Pour Philippe Meirieu, ce déterminisme de l'orientation, qui vise à enfermer les personnes dans des grilles en fonction de leur formation initiale et de leurs compétences acquises dans le passé, relève quasiment de l'irrationnel ! “Orienter selon ces schémas revient presque à prendre en compte le signe zodiacal de chaque individu pour repérer son destin potentiel dont il ne pourra jamais dévier, a ironisé cet universitaire. À l'heure de la science triomphante, ce n'est pas très sérieux !"
“Une orientation réussie s'effectue en trois étapes"
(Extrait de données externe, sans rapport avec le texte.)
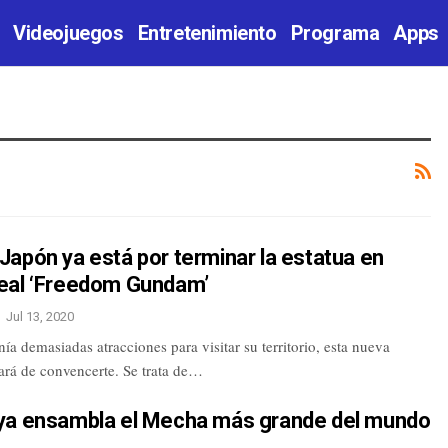
Videojuegos
Entretenimiento
Programa
Apps
apón ya está por terminar la estatua en
eal ‘Freedom Gundam’
Jul 13, 2020
nía demasiadas atracciones para visitar su territorio, esta nueva
ará de convencerte. Se trata de…
ya ensambla el Mecha más grande del mundo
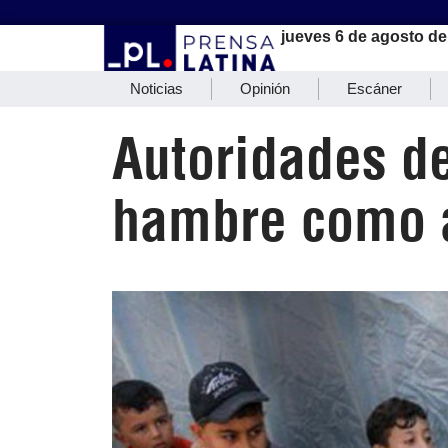
jueves 6 de agosto de
Noticias
Opinión
Escáner
Autoridades de
hambre como 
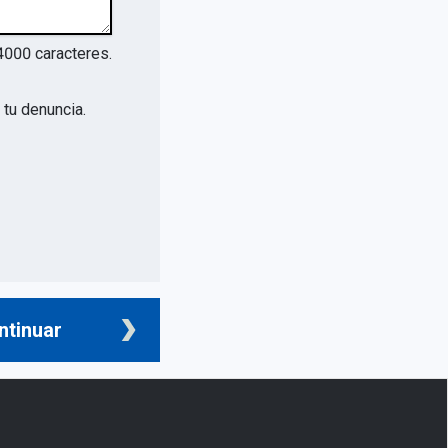
4000
caracteres.
tu denuncia.
ntinuar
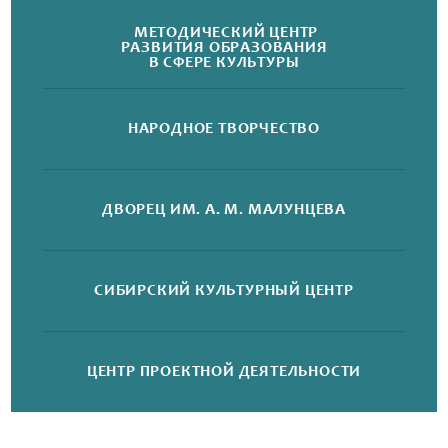
МЕТОДИЧЕСКИЙ ЦЕНТР
РАЗВИТИЯ ОБРАЗОВАНИЯ
В СФЕРЕ КУЛЬТУРЫ
НАРОДНОЕ
ТВОРЧЕСТВО
ДВОРЕЦ
ИМ. А. М. МАЛУНЦЕВА
СИБИРСКИЙ
КУЛЬТУРНЫЙ ЦЕНТР
ЦЕНТР ПРОЕКТНОЙ
ДЕЯТЕЛЬНОСТИ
Selon le vice-président du Conseil régional, les mutations économiques et sociologiques de la société française ont pour conséquence de ne plus envisager l'orientation comme un début de parcours, mais comme une trajectoire qui balisera chaque instant de la vie. “Une orientation réussie s'effectue en trois étapes, a-t-il précisé. L'accueil est le point le plus important. Il ne s'improvise pas et ne consiste pas qu'à recevoir des gens dans un bureau. C'est l'étape fondamentale du parcours de l'orientation." Viennent ensuite la formalisation des besoins et, enfin, la régulation de ces derniers en vue d'offrir la formation la plus adaptée non seulement à l'individu, mais aussi au tissu économique local. “Tout est question de choix, mais dans ce cas, nous travaillons sur des paradoxes : personne ne sait si son choix sera le bon avant qu'il n'ait eu l'occasion de l'effectuer et d'en assumer les conséquences. Or, parfois, cette liberté peut effrayer et certaines personnes se sentent plus rassurées lorsque leur orientation est effectuée de manière mécanique, selon des grilles et des tableaux", a-t-il regretté.
Ne pas créer de “métastructures"
Il n'en demeure pas moins qu'à ses yeux, la formation et l'orientation tout au long de la vie comportent des exigences relevant du politique : “Un vrai service public de l'orientation exige une solidarité complète entre tous les acteurs de la cité, a-t-il souligné, la mutualisation entre l'État, les Régions et le tissu associatif local sont essentiels. Il nous faut développer des partenariats multipartites entre ces entités, sans qu'ils ne soient trop formels non plus car, en ce cas, ils se transforment en métastructures institutionnelles qui ne disposent que de peu de marge de manœuvre pour appliquer les actions décidées."
Davantage que tout, le service public de l'orientation doit, selon les termes de l'élu régional, reposer sur un maillage de terrain, au plus près des territoires, de leurs ressources et de leurs besoins. “Le service public de l'orientation doit rester le tisserand de cette dentelle territoriale", a-t-il conclu.